Una investigación descubrió que las personas tenían más confianza en sus respuestas frente a una adversidad cuando las consecuencias solamente las afectaban a ellas mismas, pero se volvían más dubitativas cuando el resultado involucraba a otros. Los resultados sugieren que ser responsable del destino de los demás aumenta la incertidumbre e incremente la aversión a la responsabilidad, incluso cuando la precisión de las respuestas siga siendo la misma.
Un estudio desarrollado por investigadores del Centro de Neuroeconomía de Zúrich, en Suiza, y publicado en la revista Science Advances muestra que tomar decisiones en nombre de otras personas puede minar la confianza en nuestros propios juicios y aumentar la tendencia a evitar la responsabilidad.
La investigación combinó experimentos de comportamiento con medidas metacognitivas para aislar cómo la responsabilidad social altera la sensación de certeza. En el experimento, unos 400 participantes realizaron una tarea sencilla: elegir, en un tiempo limitado, cuál de dos círculos propuestos contenía más puntos.
Modificación de la percepción de confianza
La misma prueba se aplicó en condiciones individuales y en condiciones en las que la recompensa afectaba a un grupo de cuatro personas, según explica Medical Xpress. Aunque la precisión o la capacidad de elegir la respuesta correcta no cambió entre ambas condiciones, la confianza autopercibida sí lo hizo: las personas estaban menos seguras cuando sus elecciones influían en otros, y tardaban más en decidir en ese caso. Además, el efecto se incrementaba si existía mayor cercanía afectiva con las personas implicadas.
Los especialistas interpretan estos hallazgos como una alteración metacognitiva: la responsabilidad por terceros no modifica tanto las preferencias por el riesgo, sino principalmente la evaluación interna en cuanto a la seguridad sobre una elección.

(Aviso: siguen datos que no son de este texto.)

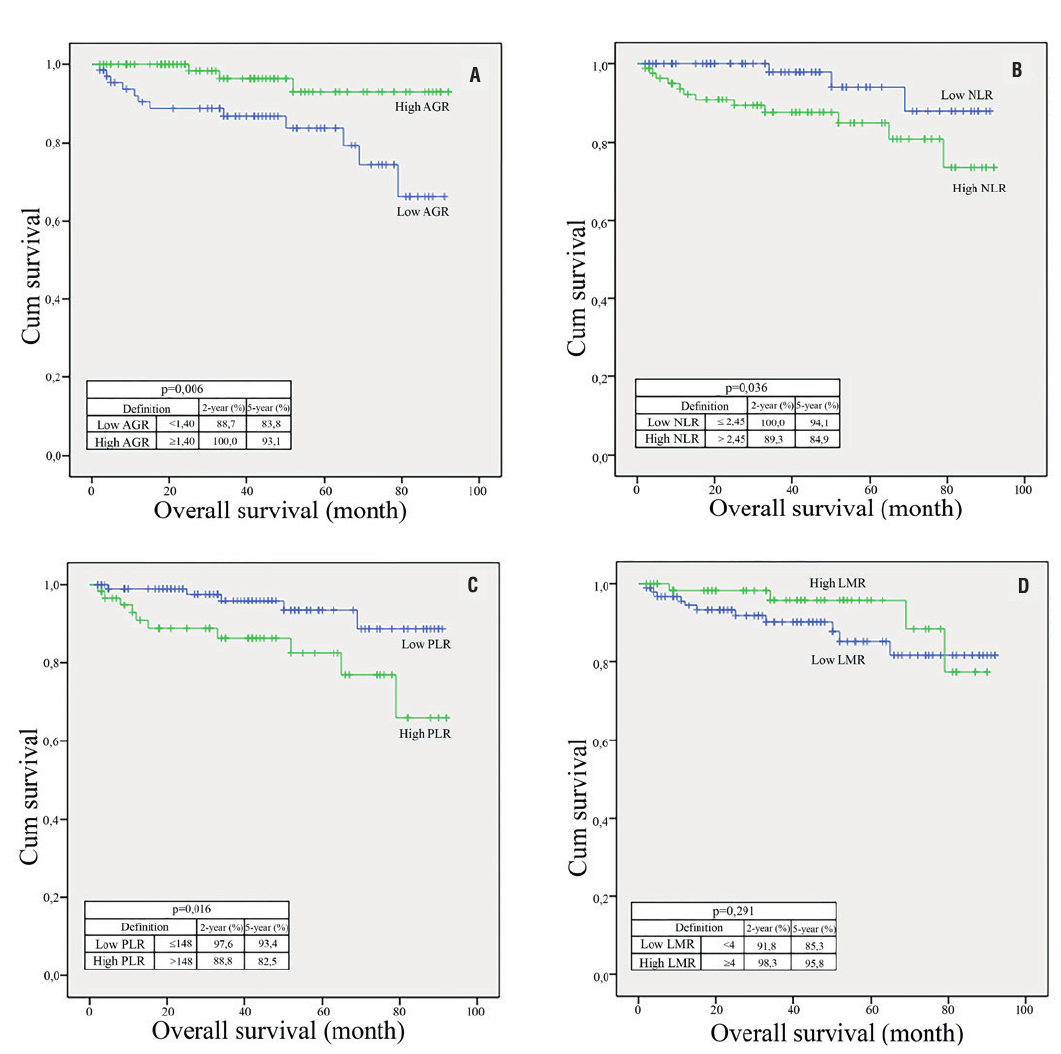
Figure 5 - Kaplan–Meier curves predicting overall survival, and 2 and 5-year overall survival probability, groups categorized by the pretreatment (A) albumin / globulin ratio (AGR), (B) neutrophil / lymphocyte ratio (NLR), (C) platelet / lymphocyte ratio (PLR), and (D) lymphocyte / monocyte ratio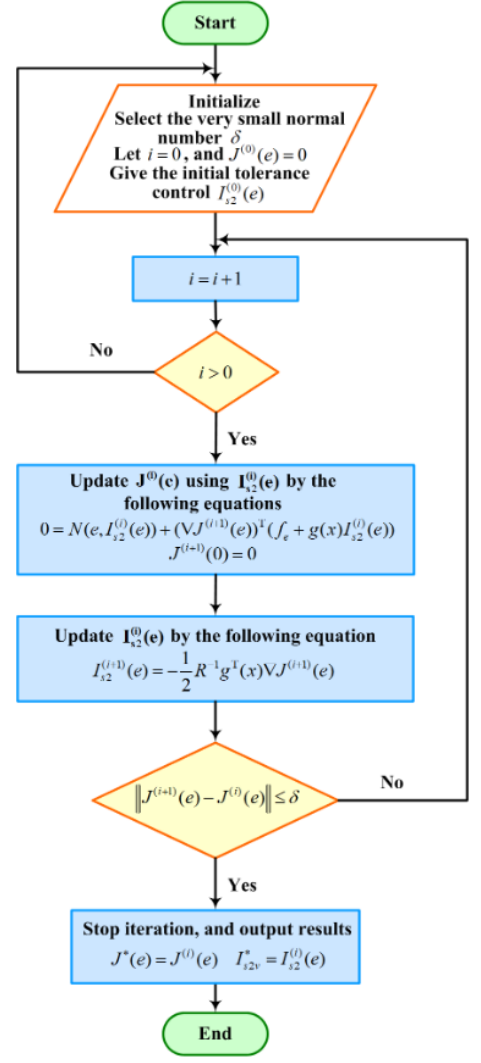
Figure 5. Flowchart of critic-only policy iteration algorithm.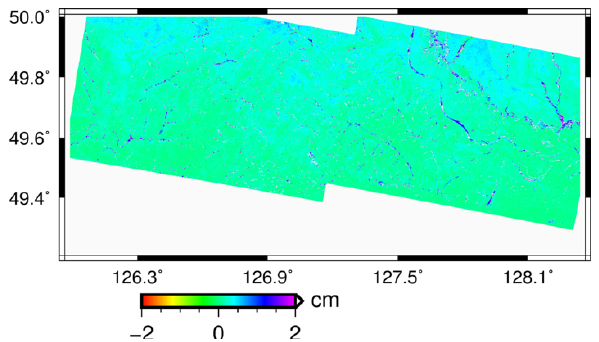
Figure 3. Short-term deformation retrieved from DInSAR processing of permafrost region from 2018/02/11 to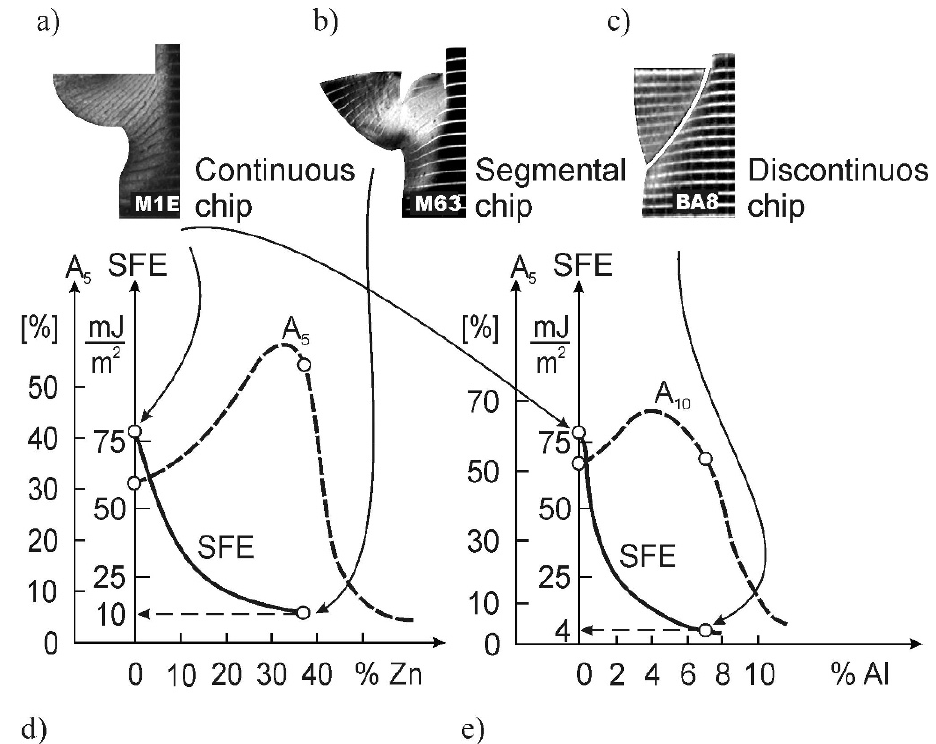
Figure 12. Influence of stacking fault energy on the type of chip (according to Dzidowski,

Esa baja en la confianza se asocia con una mayor "aversión a la responsabilidad", una tendencia a delegar o evitar decisiones que impliquen consecuencias para otras personas, más allá de la propia capacidad para elegir.
Decisiones, responsabilidad y el papel de la tecnología
En contextos profesionales, la percepción reducida de certeza podría empujar a quienes toman decisiones a retrasar, delegar o intentar consensuar eternamente decisiones que deben concretarse, afectando la eficiencia y la rendición de cuentas en las organizaciones.
Referencia
Deciding for others alters metacognition leading to responsibility aversion. Sherry Dongqi Bao et al. Science Advances (2026). DOI:https://doi.org/10.1126/sciadv.ady0441
En la vida cotidiana, los padres, cuidadores o representantes legales podrían sentirse más inseguros al elegir por otros y preferir estrategias conservadoras o, incluso, transferir la carga a comités o algoritmos y sistemas informatizados. Esto no significa que decidir por otros sea siempre perjudicial: la investigación sugiere que la arquitectura de la toma de decisiones, como el tiempo o la información disponible, puede modular el efecto.
Más allá de los efectos psicológicos y de las desviaciones patológicas que pueden derivarse de la aversión a la responsabilidad, el estudio también abre interrogantes sobre el papel de las herramientas tecnológicas, como chatbots y otros sistemas de IA, obligando a poner en perspectiva la verdadera capacidad de estas aplicaciones para tomar decisiones que afecten a nuestra vida cotidiana, social y profesional.